Today's HotStocked Article: Liberated Energy Remains Grounded
Here's an excerpt:
Mr. Conway will tell you that he is not responsible for the horrific toxic debt. He'll tell you that it was all done by his predecessors, but those of you who have the habit of looking closely at the financial reports will probably have a hard time believing him. The latest 10-Q will tell you that between October 2014 and April 2015 (when Mr. Conway was at the helm), LIBE issued $232,500 worth of notes convertible into stock at discounts ranging from 39% to 55%. Basically, instead of eliminating the toxic debt left by the previous management team, Mr. Conway actually accumulated some more.

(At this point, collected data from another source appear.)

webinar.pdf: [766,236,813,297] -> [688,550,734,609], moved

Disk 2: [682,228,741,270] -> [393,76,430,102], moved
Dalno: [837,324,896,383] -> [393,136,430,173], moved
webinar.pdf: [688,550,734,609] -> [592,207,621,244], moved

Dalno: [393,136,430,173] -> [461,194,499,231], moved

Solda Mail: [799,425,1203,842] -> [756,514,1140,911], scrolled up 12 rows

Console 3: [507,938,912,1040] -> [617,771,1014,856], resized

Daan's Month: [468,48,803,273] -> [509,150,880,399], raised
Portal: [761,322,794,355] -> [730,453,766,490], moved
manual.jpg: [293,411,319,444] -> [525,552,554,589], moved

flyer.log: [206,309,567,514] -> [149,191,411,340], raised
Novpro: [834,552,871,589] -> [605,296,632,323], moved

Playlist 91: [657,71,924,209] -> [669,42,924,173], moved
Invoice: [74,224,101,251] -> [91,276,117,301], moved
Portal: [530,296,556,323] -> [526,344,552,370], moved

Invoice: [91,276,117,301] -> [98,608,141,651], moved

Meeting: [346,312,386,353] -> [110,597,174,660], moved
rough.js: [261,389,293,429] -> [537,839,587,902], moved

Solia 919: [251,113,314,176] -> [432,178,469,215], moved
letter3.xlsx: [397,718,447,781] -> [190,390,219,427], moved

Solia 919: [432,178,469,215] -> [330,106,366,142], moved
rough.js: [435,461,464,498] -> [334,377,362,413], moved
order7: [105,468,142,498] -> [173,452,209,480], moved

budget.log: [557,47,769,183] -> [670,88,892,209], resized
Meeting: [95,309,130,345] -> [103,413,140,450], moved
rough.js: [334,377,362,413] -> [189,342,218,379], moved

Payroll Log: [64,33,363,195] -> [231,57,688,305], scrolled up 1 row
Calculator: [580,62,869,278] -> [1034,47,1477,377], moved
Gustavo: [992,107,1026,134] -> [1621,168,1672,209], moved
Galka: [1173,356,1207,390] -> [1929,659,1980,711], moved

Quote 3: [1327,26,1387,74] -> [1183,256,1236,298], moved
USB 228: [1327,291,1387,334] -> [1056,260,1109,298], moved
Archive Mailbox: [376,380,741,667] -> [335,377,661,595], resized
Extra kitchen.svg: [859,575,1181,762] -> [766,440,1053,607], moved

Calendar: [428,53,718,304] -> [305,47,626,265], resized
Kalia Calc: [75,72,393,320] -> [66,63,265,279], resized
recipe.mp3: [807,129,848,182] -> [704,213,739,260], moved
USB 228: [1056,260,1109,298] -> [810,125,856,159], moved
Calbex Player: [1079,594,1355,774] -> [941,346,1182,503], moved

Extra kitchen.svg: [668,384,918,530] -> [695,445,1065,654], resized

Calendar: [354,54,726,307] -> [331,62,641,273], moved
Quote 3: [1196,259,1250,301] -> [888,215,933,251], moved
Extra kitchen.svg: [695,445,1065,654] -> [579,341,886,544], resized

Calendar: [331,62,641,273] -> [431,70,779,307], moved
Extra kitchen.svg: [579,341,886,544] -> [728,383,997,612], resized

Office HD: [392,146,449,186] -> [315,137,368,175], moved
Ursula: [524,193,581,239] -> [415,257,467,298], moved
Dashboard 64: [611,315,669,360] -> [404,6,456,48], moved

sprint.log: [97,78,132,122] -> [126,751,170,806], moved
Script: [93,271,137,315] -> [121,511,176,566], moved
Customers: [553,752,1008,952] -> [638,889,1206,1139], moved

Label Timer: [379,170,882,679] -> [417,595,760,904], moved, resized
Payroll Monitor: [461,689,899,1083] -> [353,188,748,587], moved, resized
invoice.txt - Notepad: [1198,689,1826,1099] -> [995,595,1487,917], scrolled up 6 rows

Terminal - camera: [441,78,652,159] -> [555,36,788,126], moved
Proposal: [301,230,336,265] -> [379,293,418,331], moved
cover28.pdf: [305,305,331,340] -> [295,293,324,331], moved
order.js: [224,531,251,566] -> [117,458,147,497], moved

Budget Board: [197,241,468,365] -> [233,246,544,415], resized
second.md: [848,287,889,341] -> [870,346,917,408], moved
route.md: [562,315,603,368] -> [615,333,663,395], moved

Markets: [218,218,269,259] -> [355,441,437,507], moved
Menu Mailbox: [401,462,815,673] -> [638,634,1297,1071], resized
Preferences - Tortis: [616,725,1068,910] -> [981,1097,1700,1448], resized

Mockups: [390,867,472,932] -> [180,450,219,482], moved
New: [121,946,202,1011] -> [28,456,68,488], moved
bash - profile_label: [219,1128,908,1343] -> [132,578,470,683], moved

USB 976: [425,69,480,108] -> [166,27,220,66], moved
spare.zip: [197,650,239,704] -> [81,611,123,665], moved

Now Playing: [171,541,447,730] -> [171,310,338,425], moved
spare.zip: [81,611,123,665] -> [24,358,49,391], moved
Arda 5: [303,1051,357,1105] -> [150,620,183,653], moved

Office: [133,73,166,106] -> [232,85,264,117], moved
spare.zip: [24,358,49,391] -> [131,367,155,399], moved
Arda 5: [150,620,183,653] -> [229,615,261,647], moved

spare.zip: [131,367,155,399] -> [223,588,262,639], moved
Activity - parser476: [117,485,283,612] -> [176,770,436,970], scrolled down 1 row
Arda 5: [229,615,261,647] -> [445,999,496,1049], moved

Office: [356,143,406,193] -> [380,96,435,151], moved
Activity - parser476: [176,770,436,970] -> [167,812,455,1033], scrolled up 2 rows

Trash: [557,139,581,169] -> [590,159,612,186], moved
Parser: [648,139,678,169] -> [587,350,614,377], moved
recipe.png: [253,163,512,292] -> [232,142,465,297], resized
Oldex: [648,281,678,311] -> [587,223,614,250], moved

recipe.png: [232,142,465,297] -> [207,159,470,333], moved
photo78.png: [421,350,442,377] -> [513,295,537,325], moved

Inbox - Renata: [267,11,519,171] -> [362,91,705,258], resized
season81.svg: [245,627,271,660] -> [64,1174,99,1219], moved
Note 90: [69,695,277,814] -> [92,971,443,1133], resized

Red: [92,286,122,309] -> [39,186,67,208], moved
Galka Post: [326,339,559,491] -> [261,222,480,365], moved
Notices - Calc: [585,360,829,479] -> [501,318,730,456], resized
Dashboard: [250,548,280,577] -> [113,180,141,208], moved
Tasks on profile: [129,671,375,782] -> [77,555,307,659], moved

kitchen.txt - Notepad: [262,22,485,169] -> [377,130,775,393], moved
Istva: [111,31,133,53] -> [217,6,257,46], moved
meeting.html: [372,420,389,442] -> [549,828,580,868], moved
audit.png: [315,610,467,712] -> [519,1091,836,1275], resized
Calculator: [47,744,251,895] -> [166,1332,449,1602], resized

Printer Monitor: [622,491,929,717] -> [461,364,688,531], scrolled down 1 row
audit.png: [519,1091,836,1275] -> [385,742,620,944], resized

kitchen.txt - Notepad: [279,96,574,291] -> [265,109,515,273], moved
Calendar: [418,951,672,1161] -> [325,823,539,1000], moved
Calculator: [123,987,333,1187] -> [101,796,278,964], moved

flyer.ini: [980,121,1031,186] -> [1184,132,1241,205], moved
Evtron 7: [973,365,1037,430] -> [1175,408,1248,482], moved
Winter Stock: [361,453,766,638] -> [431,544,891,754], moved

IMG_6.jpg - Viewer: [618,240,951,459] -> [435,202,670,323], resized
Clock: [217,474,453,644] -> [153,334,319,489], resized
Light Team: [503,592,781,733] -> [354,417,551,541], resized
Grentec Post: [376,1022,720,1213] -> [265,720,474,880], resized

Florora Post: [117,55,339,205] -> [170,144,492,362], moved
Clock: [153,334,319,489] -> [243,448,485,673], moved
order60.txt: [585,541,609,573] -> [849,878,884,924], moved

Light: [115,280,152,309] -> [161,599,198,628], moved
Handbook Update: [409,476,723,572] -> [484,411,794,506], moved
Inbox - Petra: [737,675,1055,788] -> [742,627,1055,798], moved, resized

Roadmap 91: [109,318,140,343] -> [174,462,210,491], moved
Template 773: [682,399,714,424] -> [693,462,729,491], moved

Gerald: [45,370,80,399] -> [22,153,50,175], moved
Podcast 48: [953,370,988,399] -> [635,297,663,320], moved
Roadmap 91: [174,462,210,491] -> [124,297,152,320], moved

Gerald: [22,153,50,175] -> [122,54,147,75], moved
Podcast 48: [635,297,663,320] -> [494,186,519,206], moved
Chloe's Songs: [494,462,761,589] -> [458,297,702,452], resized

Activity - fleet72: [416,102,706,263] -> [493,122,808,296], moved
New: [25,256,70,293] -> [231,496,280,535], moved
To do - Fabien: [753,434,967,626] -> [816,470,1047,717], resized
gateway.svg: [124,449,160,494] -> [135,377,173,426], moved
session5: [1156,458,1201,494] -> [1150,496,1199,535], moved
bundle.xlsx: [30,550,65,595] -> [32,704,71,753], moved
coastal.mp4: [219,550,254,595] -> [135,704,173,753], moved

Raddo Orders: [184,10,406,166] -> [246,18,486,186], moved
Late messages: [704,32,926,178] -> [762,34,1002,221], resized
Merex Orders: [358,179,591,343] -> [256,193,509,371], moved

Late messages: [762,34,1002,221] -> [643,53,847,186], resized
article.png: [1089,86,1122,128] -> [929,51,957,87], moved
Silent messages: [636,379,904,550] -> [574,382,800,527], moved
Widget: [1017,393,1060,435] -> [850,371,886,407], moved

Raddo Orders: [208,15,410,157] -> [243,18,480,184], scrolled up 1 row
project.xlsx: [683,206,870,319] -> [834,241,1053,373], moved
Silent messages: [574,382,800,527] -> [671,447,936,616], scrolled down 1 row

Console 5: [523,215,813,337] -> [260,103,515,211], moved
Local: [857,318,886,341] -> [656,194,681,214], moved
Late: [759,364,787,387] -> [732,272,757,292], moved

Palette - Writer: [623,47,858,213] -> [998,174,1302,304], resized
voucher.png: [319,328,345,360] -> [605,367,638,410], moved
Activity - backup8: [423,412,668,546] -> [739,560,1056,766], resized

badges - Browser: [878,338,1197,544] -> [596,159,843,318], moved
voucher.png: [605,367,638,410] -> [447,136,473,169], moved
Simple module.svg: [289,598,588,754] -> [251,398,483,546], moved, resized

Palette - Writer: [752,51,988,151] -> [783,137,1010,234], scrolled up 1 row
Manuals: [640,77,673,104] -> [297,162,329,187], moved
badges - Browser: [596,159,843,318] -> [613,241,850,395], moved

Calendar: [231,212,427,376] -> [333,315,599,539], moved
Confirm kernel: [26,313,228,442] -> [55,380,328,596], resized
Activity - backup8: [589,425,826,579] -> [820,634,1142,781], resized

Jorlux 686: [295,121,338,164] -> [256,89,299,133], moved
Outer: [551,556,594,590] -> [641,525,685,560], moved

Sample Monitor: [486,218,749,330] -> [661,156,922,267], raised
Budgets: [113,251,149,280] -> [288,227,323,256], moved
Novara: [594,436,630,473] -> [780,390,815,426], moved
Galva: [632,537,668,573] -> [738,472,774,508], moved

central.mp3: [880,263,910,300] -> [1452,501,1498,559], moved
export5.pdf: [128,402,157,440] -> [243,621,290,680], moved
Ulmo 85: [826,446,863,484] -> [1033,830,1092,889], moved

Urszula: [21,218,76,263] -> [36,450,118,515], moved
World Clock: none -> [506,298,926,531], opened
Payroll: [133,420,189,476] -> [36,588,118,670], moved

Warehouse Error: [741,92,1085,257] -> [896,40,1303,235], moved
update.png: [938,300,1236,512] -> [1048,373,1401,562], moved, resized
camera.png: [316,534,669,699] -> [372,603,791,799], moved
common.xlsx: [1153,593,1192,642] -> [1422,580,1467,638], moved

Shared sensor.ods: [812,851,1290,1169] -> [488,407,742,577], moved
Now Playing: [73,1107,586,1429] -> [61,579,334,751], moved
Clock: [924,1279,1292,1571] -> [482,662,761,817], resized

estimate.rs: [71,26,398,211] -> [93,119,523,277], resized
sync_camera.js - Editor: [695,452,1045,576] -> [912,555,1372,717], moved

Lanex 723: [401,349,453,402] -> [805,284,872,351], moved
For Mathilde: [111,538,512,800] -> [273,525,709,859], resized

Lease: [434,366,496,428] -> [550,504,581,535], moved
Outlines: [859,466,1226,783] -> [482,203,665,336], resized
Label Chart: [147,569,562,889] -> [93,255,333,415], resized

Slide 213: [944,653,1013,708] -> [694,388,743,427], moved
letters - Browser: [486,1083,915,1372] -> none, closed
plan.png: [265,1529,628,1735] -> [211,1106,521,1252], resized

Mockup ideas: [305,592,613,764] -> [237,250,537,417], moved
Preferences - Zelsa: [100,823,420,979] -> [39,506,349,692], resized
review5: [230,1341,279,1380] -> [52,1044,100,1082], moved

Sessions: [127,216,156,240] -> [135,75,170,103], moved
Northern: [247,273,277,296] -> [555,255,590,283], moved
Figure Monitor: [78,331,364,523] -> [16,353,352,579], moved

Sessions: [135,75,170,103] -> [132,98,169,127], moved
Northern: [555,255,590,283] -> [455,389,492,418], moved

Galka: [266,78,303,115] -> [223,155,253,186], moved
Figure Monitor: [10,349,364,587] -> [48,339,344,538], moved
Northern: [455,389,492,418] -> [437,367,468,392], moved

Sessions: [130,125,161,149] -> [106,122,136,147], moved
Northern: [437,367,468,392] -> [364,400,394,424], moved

He has an explanation for his actions, though. He says (he seems to be pretty active on the discussion boards) that the proceeds from the notes issued by him were used to repay some of the old convertibles and he says that the company is now working hard on reducing as much of the outstanding debt as possible. Yesterday, he announced in a press release that the notes owned by Vis Vires Group, KBM Worldwide Inc, and Eastmore Capital LLC have been retired.
Investors weren't impressed. Instead of pushing the price up, they dragged it down to a close of $0.0004 per share. The reason for this can be found in an 8-K from Wednesday. It says that while Vis Vires' note was indeed repaid with cash, Eastmore Capital and KBM Worldwide got an unspecified amount of shares.